Hartford – Prior to allegedly fatally stabbing a baby in Bristol on August 18, Arthur Hapgood was released from prison early thanks to the state’s Risk Reduction Earned Credit program, in spite of failing three drug tests in prison and helping two inmates escape from custody from a halfway house four months earlier.

“We have a public safety crisis on our hands,” said Senator Len Fasano, Senate Minority Leader Pro Tempore, who held a press conference today with Senator John McKinney, Senate Minority Leader, and fellow Republican senators. “When violent criminals who reoffend in prison are free to get out early, when inmates who fail drug tests still somehow successfully pass rehabilitation programs, it is time to fix the dangerous flaws in our Corrections system.”

Hapgood, who was arraigned yesterday on murder charges, was previously serving a 71-month sentence for a 2008 robbery.

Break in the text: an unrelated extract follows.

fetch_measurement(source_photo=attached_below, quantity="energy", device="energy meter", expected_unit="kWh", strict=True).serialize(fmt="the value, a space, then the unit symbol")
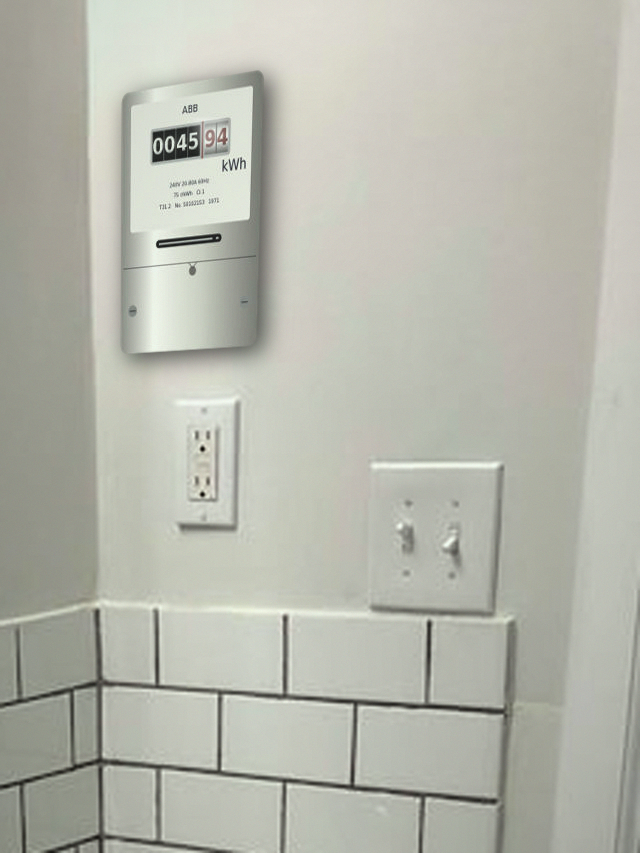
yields 45.94 kWh
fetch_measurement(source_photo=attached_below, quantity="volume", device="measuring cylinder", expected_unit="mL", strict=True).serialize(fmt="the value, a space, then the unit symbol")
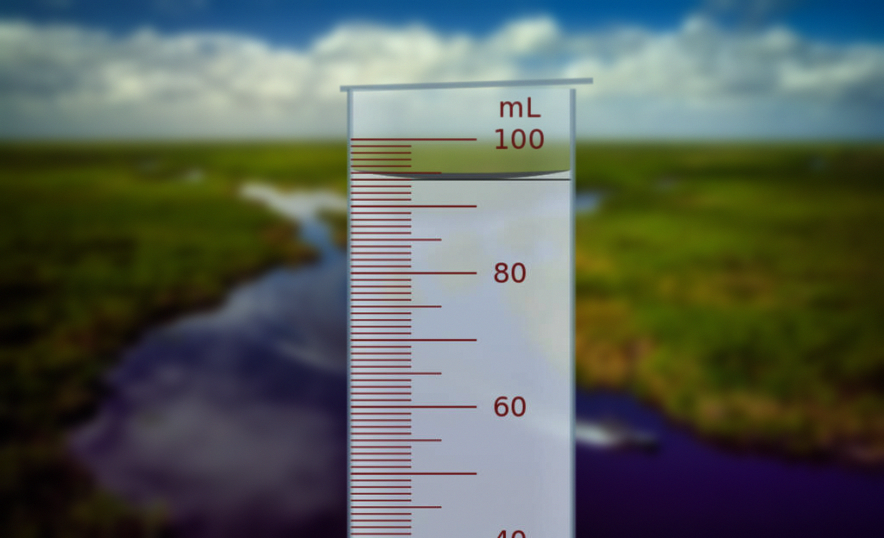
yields 94 mL
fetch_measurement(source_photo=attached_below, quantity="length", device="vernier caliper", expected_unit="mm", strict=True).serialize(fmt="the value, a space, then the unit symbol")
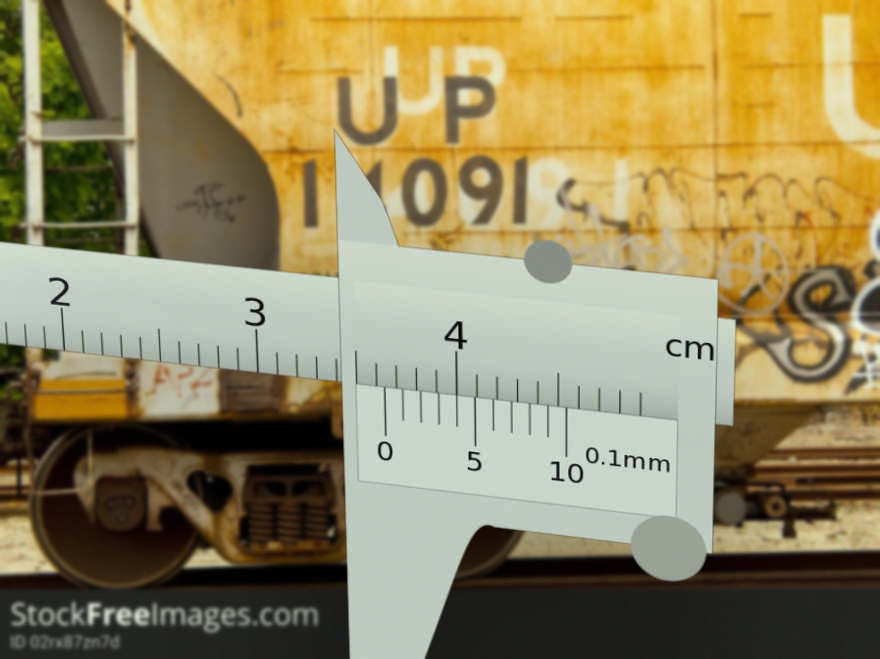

While in prison, Hapgood accumulated early release credits by taking part in educational classes, holding a job, and participating in the Offender Accountability Plan and successfully completing, according to DOC officials, Tier 2 (intensive outpatient addiction services). He earned credit for these programs, while also failing three drug tests and refusing to take a fourth.

“How can you fail multiple drug tests, and still manage to successfully pass an addiction rehabilitation program? When you take a class, you can’t fail every single test and then expect to pass and get credit for it,” said Fasano.

Hapgood was also allowed to leave prison in May 2013 as part of a community release program. However, he received a “technical violation” while in the program after helping two inmates escape in July 2013. He was then sent back to jail, where he continued to earn additional early release credit.

“This whole situation makes a complete mockery of the criminal justice system. Apparently, in prison, you can do drugs, violate the rules and even help others escape, while still earning early release credits simply by signing up for a class. Yes, Hapgood is responsible for the death of the child. But so are the officials who turned a blind eye to his repeated drug use and escalating criminal behavior,” said McKinney.

In addition to Hapgood’s failed drug tests and his “technical” escape violation, he also had multiple other violations while in prison including: intoxication, disobeying a direct order, violation of program provisions and fighting. In total, Hapgood lost 45 credits as a result of these cumulative offenses. He kept 233 credits. The Risk Reduction Earned Credit system has a formula to calculate earned credits, but lacks a formula for reducing credits.a

“An unspeakable tragedy occurred in Bristol last month. An innocent child was sliced open and murdered by a person who should not have been released from prison. And now, no one is taking responsibility for creating the situation that led to this crime.

“State officials have blamed this crime on Hapgood’s drug use, a persistent problem the state knew about while still rewarding him early release credits anyway. It is time for the state to be held accountable for the system failures that have put the public in danger. Instead of defending the system, the Department of Corrections and the governor should be talking about fixing the problems that led to this mess and continue to threaten public safety,” said Fasano.

State Senator Jason Welch, who represents Bristol, also echoed fellow Republican senators’ concerns and called for action.

“Justice is underway for a little girl from Bristol whose life was senselessly cut short,” said Welch. “No policy change can retrieve a life that has already been destroyed. However, the state has an obligation to change a system which released a dangerous felon, who obviously had not been rehabilitated, before he served his full term. Criminals are taken off our streets for a reason. They should stay off our streets, and the State of Connecticut should keep its promise to the victims and their families.”